_Instructions for the task_.
Could you echo back, word for word, the stretch of the material from the line containing "right shoulder: (14, 228, 4)" through the end of the material, and nothing more?

===

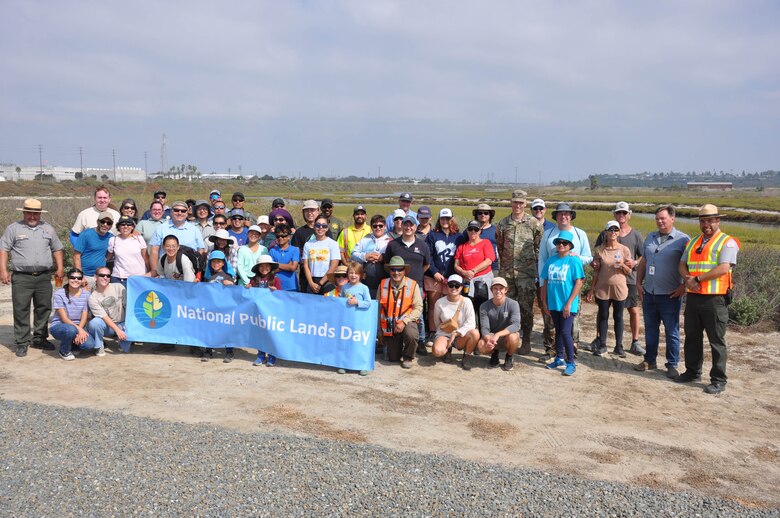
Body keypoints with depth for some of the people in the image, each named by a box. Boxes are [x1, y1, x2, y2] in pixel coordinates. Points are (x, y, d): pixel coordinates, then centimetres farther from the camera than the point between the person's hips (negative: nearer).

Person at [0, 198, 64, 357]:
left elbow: (57, 249, 18)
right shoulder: (14, 228, 4)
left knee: (44, 308, 7)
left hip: (44, 277, 3)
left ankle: (39, 339, 19)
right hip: (21, 277, -3)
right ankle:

===

_Output for this exercise_.
right shoulder: (14, 228, 4)
left knee: (44, 308, 7)
left hip: (44, 277, 3)
left ankle: (39, 339, 19)
right hip: (21, 277, -3)
right ankle:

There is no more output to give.